As a requirement of the industry, it is desired that a superconducting device having a high critical temperature, a high critical current density and a high critical magnetic field, and high workability and structure reproducibility independent of the size of the device be present. It had been. According to the present invention, (a) it has a high superconducting critical temperature and does not require a high degree of cooling. (B) It has a high critical current density and a critical magnetic field, and expands the application range of superconducting devices (fields related to power generation, transmission, conversion, and storage). (C) Superconducting devices that utilize the interaction between electron orbits and spins in superconducting phenomena, and the interaction between electrons and lattice vibrations (phonons) (high-speed logical processing of information, high-speed storage,
High speed conversion, high speed transmission, and high efficiency electron emission etc.). (D) It has high workability as a material, and is easily deformed to form a secondary device such as a wire rod. (E) Even when a fine structure such as a thin film is manufactured, the structure can be controlled with good reproducibility. A superconducting device that satisfies the above conditions can be created. It is expected that in the near future, this superconducting device will have a very high superconducting critical temperature close to room temperature. The manifestation of superconductivity at extremely high temperatures has immeasurable contributions to the fields of electrical engineering and electronics, such as high-efficiency energy use that does not require sophisticated refrigerants, ultra-high-speed information processing, and ultra-high-speed information transmission. The effect is obvious.

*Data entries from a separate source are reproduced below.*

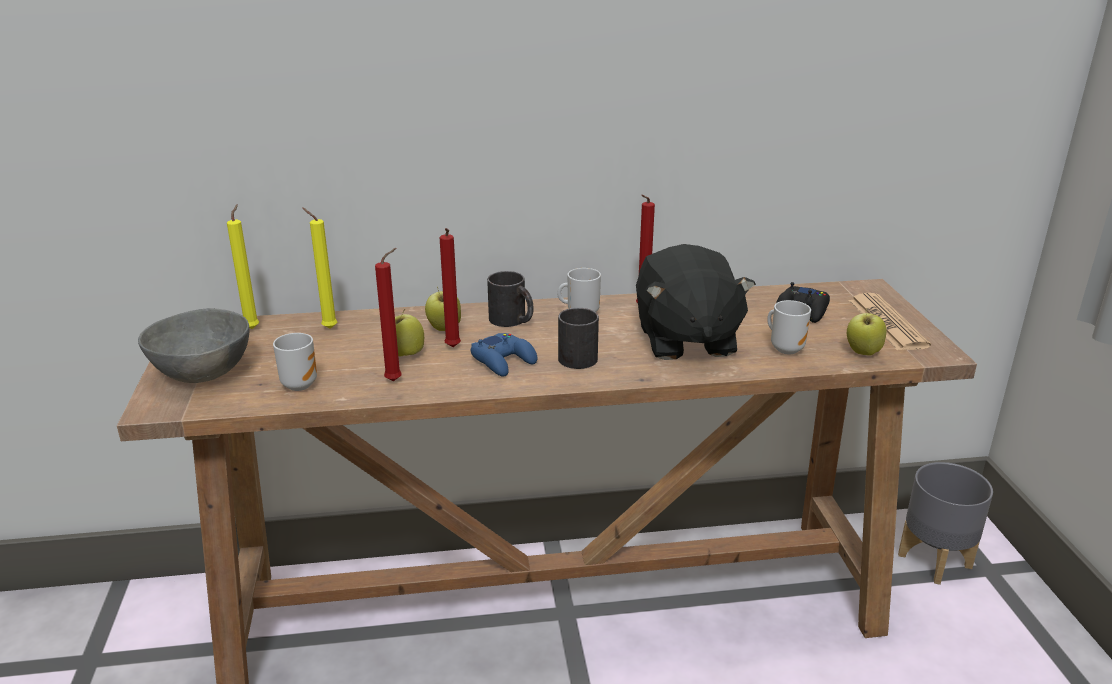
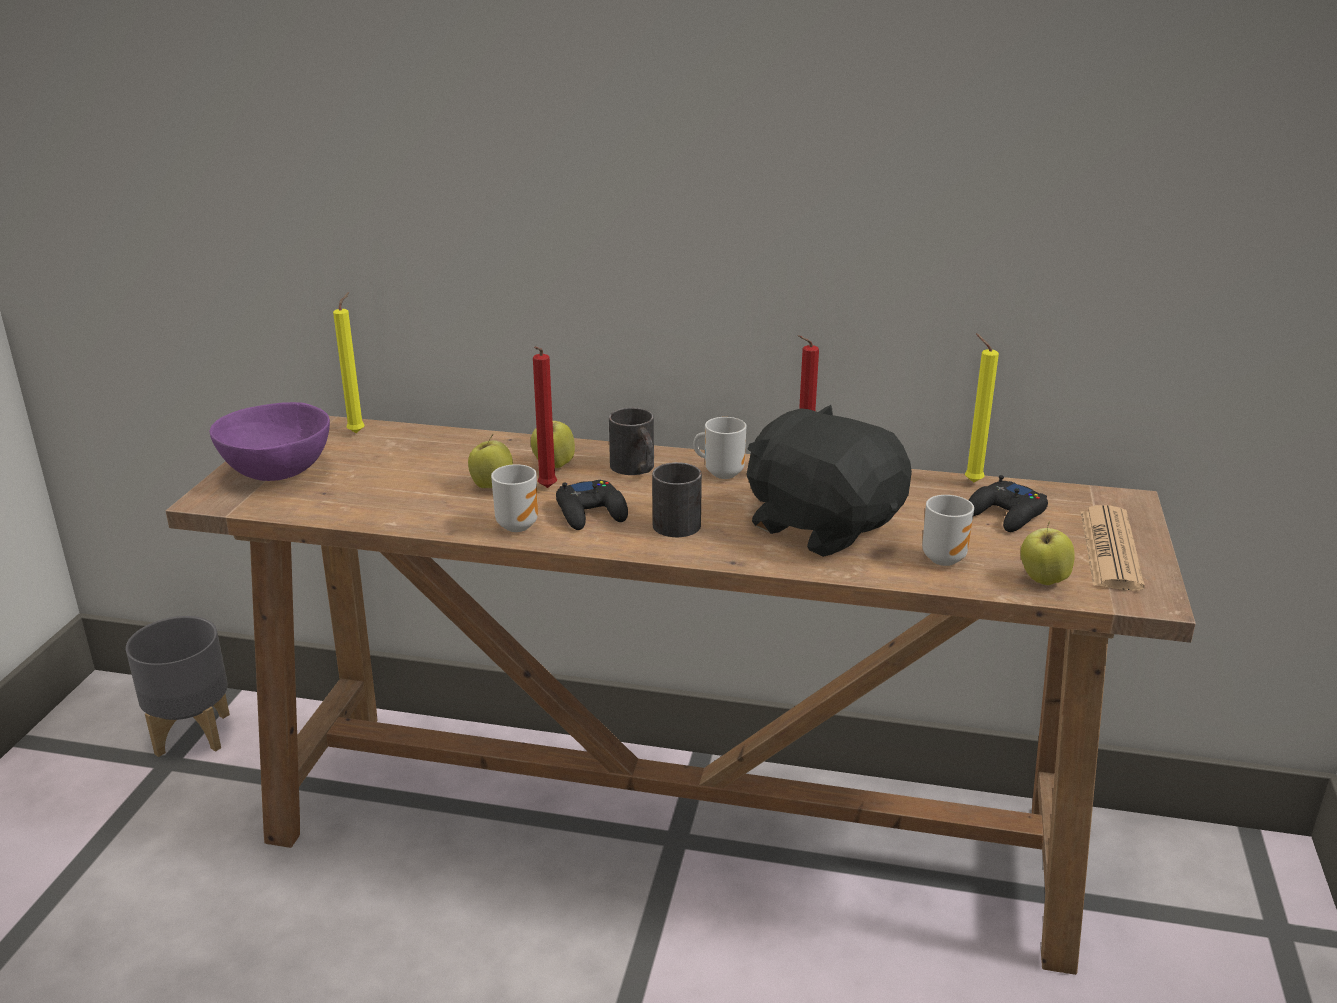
camera: 20 degrees right, 0 degrees up
(201, 374) = (275, 473): grey bowl -> purple bowl
(299, 384) = (361, 500): mug -> mug (517, 524)
(327, 328) = (432, 444): yellow candle -> yellow candle (970, 481)
(396, 380) = (461, 513): red candle -> none
(504, 361) = (591, 513): blue game controller -> black game controller
(685, 340) = (822, 525): black plush toy -> black plush toy turned 120 degrees clockwise
(933, 561) = (1200, 898): grey planter -> grey planter (191, 734)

[Brief description of drawings]

FIG. 1 is a perspective view of the device.

FIG. 2 is a sectional view of the device.

FIG. 3 is a perspective view of a case (wire) processed into a secondary shape of the device.

FIG. 4 is a cross-sectional view of a case (wire) processed into a secondary shape of the device. In this case, the entire device does not need to have a uniform layered structure (a), but may have a structure close to a one-dimensional conductor (b) or an aggregate of layered structures (c).

FIG. 5 is a perspective view of a case where the device is formed on a substrate.

Claims (1)

[Claims] 1. A device in which several kinds of electric conductors are artificially alternately laminated. (B) The electric conductor includes a metal (including a semimetal), a nonmetal, an alloy in which they are combined, an intermetallic compound, and a compound. (C) The thickness of the layer group in a certain portion is thin enough to allow the exchange of electrons between the layers arranged on both sides of the layer group.